- TASK DIRECTIONS -
Write the records out again exactly, leaving no images in.

[Stored records]
■ ■ ■ ■

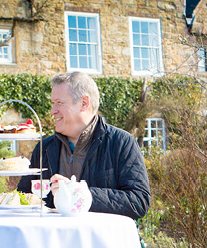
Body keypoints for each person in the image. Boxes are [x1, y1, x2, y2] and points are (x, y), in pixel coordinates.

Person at [18, 72, 150, 219]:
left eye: (59, 103)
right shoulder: (44, 148)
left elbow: (139, 201)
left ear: (84, 103)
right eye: (52, 103)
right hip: (53, 240)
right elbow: (24, 197)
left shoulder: (122, 143)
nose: (52, 110)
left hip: (100, 240)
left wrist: (79, 193)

■ ■ ■ ■

- ANSWER TO THIS EXERCISE -
Body keypoints for each person in the image. Boxes are [x1, y1, x2, y2] and points are (x, y), in pixel coordinates.

Person at [18, 72, 150, 219]:
left eye: (59, 103)
right shoulder: (44, 148)
left elbow: (139, 201)
left ear: (84, 103)
right eye: (52, 103)
right hip: (53, 240)
right elbow: (24, 197)
left shoulder: (122, 143)
nose: (52, 110)
left hip: (100, 240)
left wrist: (79, 193)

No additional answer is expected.